He is celebrated for his book "De revolutionibus orbium coelestium" (On the Revolutions of the Celestial Spheres), a book that created a revolution in thought. For 1,300 years people had supposed from Ptolemy’s Almagest that the sun revolved around the Earth, the centre of the universe. This accorded with what appeared to be an everyday observation of the sun moving across the sky, and with the religious view that the Earth, the abode of humanity, was the centre of God's creation.

Copernicus had formulated his heliocentric view by 1510, but told only close friends, holding back publication of his ideas because of the controversy he expected they would cause. He finally allowed publication just before his death in 1543, the story being told of how a copy of the newly printed book was rushed round and placed into his hands so that he could see it before he died.

It aroused curiosity at first, and controversy later. The Catholic Church banned Copernicus’s book completely in 1616, regarding it as a threat to its authority, and in 1633 convicted Galileo of heresy "for following the position of Copernicus, which is contrary to the true sense and authority of Holy Scripture."
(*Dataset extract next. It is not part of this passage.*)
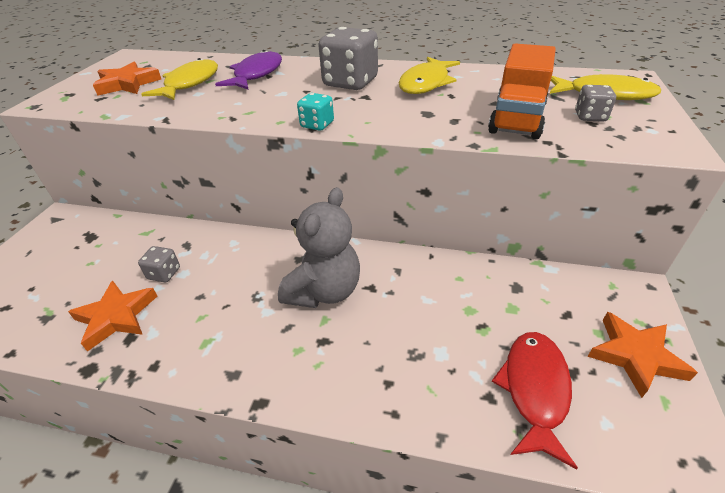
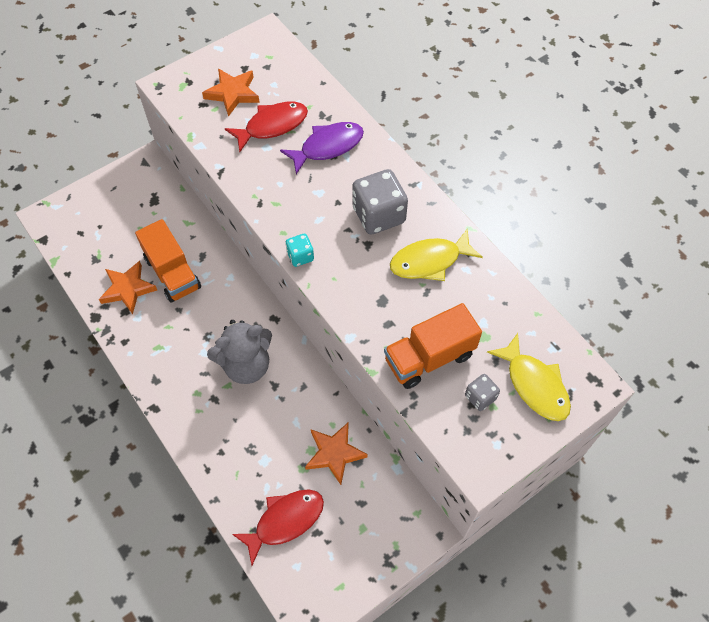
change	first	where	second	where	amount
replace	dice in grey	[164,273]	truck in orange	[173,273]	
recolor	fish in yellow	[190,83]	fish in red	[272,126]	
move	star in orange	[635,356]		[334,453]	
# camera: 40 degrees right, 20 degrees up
His significance is that Copernicus helped pioneer a scientific revolution that saw observation and intelligence as a pathway to knowledge, instead of using only the interpretation of scripture. Knowledge could be advanced, not by authority, but by competition between different ideas, provided that people were free to assess them, to evaluate them, and to choose between them. It parallels the way in which economic progress can be made by people freely choosing between competing products.

As an economist, Copernicus developed in 1517 a quantity theory of money, a very modern idea, and in 1519 put forward the idea that where there are alternative currencies, the more valuable will disappear as people hoard it and pay out with the inferior one. This is now called Gresham's Law. His truly was a revolutionary mind.